When evolving software products, we usually have to deal with legacy code. I mean, inherited code that isn’t covered by tests and that can even be difficult to understand. Even the most disciplined teams make mistakes from time to time. In this situation, our first impulse might be to redo the legacy part from scratch, but it is something we should avoid. We mustn’t ignore the risk of introducing new errors or overlooking pieces of code that we do not understand, but that are surely there for something.

So this time I wanted to share with you a tool that has always been very useful to me when dealing with legacy code: characterization tests.

What’s a characterization test

Automated tests are a very important tool, but not only for locating bugs (at least not directly). In general, these tests specify a goal or objective that we would like to achieve or a behavior that we want to preserve. In a natural flow of development, the tests you specify become tests that preserve.

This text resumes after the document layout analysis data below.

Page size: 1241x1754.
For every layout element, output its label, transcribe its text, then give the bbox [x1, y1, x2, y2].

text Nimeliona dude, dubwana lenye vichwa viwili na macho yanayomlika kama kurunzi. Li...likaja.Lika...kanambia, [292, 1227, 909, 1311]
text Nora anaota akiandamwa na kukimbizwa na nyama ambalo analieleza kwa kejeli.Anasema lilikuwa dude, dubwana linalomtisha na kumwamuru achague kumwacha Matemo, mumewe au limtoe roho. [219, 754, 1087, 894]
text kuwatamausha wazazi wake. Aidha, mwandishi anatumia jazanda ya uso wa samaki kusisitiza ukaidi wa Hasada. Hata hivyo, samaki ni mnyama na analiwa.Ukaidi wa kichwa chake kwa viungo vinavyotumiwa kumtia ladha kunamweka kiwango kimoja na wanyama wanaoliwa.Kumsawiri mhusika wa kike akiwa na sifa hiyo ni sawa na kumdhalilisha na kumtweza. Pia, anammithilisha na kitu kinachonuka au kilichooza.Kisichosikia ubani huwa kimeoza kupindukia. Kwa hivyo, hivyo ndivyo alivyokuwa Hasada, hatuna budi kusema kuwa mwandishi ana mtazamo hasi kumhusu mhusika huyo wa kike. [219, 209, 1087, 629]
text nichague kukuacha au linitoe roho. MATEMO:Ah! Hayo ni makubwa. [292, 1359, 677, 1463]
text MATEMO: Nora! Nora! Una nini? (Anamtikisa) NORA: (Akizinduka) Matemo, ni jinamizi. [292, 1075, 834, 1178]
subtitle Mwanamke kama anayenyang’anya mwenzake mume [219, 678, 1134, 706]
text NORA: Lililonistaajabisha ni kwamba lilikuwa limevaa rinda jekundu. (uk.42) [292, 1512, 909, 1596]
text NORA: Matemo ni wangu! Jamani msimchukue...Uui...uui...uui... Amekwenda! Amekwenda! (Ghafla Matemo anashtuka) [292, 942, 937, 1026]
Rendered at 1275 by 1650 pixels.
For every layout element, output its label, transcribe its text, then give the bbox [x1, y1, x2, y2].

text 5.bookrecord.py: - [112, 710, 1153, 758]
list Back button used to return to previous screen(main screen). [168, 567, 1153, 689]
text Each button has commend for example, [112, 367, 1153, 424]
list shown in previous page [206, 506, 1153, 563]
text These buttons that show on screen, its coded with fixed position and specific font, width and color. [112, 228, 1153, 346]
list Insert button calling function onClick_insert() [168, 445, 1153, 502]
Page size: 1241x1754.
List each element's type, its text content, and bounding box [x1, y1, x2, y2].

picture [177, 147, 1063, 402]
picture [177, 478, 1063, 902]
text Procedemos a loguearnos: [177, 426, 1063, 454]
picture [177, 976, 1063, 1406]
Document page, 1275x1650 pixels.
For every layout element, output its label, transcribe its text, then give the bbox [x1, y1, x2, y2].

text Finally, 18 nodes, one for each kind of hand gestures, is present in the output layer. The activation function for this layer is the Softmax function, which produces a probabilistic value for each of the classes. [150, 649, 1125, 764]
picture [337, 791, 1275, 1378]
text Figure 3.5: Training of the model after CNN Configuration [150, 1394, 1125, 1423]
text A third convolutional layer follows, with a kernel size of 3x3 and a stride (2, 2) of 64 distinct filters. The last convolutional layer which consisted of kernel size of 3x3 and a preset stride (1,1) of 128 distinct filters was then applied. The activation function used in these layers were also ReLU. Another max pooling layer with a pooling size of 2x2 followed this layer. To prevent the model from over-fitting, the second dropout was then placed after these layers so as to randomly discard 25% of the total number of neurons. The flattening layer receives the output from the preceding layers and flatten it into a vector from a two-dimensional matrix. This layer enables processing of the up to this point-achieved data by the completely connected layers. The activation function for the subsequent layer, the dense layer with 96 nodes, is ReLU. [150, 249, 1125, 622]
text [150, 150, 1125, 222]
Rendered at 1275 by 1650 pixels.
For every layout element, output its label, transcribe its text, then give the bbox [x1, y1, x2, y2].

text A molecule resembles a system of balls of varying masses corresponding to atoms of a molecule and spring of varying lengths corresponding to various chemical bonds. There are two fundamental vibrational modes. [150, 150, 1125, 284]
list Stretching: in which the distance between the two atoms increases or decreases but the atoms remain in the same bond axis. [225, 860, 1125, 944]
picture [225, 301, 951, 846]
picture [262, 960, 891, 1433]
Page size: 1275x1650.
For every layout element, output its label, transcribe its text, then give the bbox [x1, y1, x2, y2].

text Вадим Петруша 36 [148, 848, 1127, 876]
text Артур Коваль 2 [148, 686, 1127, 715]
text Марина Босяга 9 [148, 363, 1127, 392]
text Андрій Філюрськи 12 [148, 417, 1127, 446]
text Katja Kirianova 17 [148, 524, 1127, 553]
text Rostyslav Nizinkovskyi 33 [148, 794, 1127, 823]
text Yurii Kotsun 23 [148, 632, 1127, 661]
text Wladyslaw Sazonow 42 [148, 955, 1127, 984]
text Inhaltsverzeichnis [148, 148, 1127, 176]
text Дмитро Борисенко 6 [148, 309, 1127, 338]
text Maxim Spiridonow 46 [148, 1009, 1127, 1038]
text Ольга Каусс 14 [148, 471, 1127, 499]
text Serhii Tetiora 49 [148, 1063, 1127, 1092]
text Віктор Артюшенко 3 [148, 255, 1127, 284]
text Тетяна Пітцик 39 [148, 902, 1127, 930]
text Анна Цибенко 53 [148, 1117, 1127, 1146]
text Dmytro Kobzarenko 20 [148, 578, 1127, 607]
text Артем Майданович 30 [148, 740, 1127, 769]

In the case of legacy code, we may not have any tests that support us when making changes, so we have no way of verifying that, by touching something, we are preserving the behaviors we should.

Therefore, the best approach is to first create a safety net around the piece of code that we are going to modify to characterize the current behavior. We will call this a characterization test because it characterizes the actual behavior, not the ideal behavior that would be expected from the code.

Paper, rules and pen
Benjamin Smith on Unsplash

How to write characterization tests

Writing characterization tests is not specially complicated (beyond the added difficulty of testing legacy code). A possible algorithm to write this type of test could be:

  • Take the piece of code you are going to modify and use it in a test environment
  • Write an assertion that fails
  • Let the failure itself tell you what the actual behavior of the code is
  • Change the test so that the assertion corresponds to the current behavior of the code
  • Repeat until you get a suite of tests that makes you feel more comfortable

What we are trying to do is put in place a mechanism that helps us to find bugs later. That is, differences between the current operation of the system and the one it should have. These tests are not intended to document expected behaviors, but rather how the system is actually working.

If we find something unexpected or strange when writing this type of tests, it is important to take note of it. It could be a bug. We can mark that test as suspicious and work to understand if it is an expected behavior or not, and fix it. But we will do it now with the coverage and security of automated tests.

Another important point to keep in mind is that we are not writing black box tests. We can look at the code to try to understand how it behaves and how to characterize it through tests.

Tips when using characterization tests

Here are also some tips that can help you when deciding what and how to test legacy code:

  • Look for tangled pieces of code. If you don’t understand what a piece of code does, consider introducing sensing variables to help you characterize it. Use them to ensure that certain parts of the code are executed or what results they produce.
  • As you discover the responsibilities of a class or method, look for ways to create tests that force situations in which they might fail.
  • Think of the extreme and outlier values ​​of the inputs.
  • If you find conditions which should be true throughout the life cycle of a class, they are called invariants. Try writing tests to verify them.
  • Write tests for the fragments where you are going to make the changes and write as many cases as necessary until you feel that you understand the behavior of the code.
  • After the previous step, take a look at the specific changes you are going to make and write tests for them.
  • If you are trying to extract or move some functionality, write tests to verify the existence and connection of those behaviors.

Some final words

Dealing with legacy code is always tricky. And, of course, this type of tests only provide a safety net but are not infallible. Still, characterization tests can be of great help to us and prevent us from making changes blindly. Let’s also remember that the goal when dealing with legacy code should be to make it a little better, more manageable, and more protected, but not to redo it all over again.

I have not written a complete example for this case but, if you think it might be interesting, please ask in the comments and I will be happy to prepare it. My main goal was to let you know about the idea of ​​testing what exists and the current behavior (not the expected one). And no matter how badly we set up those tests, they are always better than nothing. In my case, it took me a lot of effort to put them into practice but once you start to get fluent you’ll see the great help and good results they offer.

Last, I wanted to acknowledge all this knowledge to Michael Feathers and his book Working Effectively with Legacy Code. I’ve learnt a lot from this book and I encourage you to take a look at it.

And, as always, I’ll be pleased to listen to your opinions and to read about your own experiences and tips!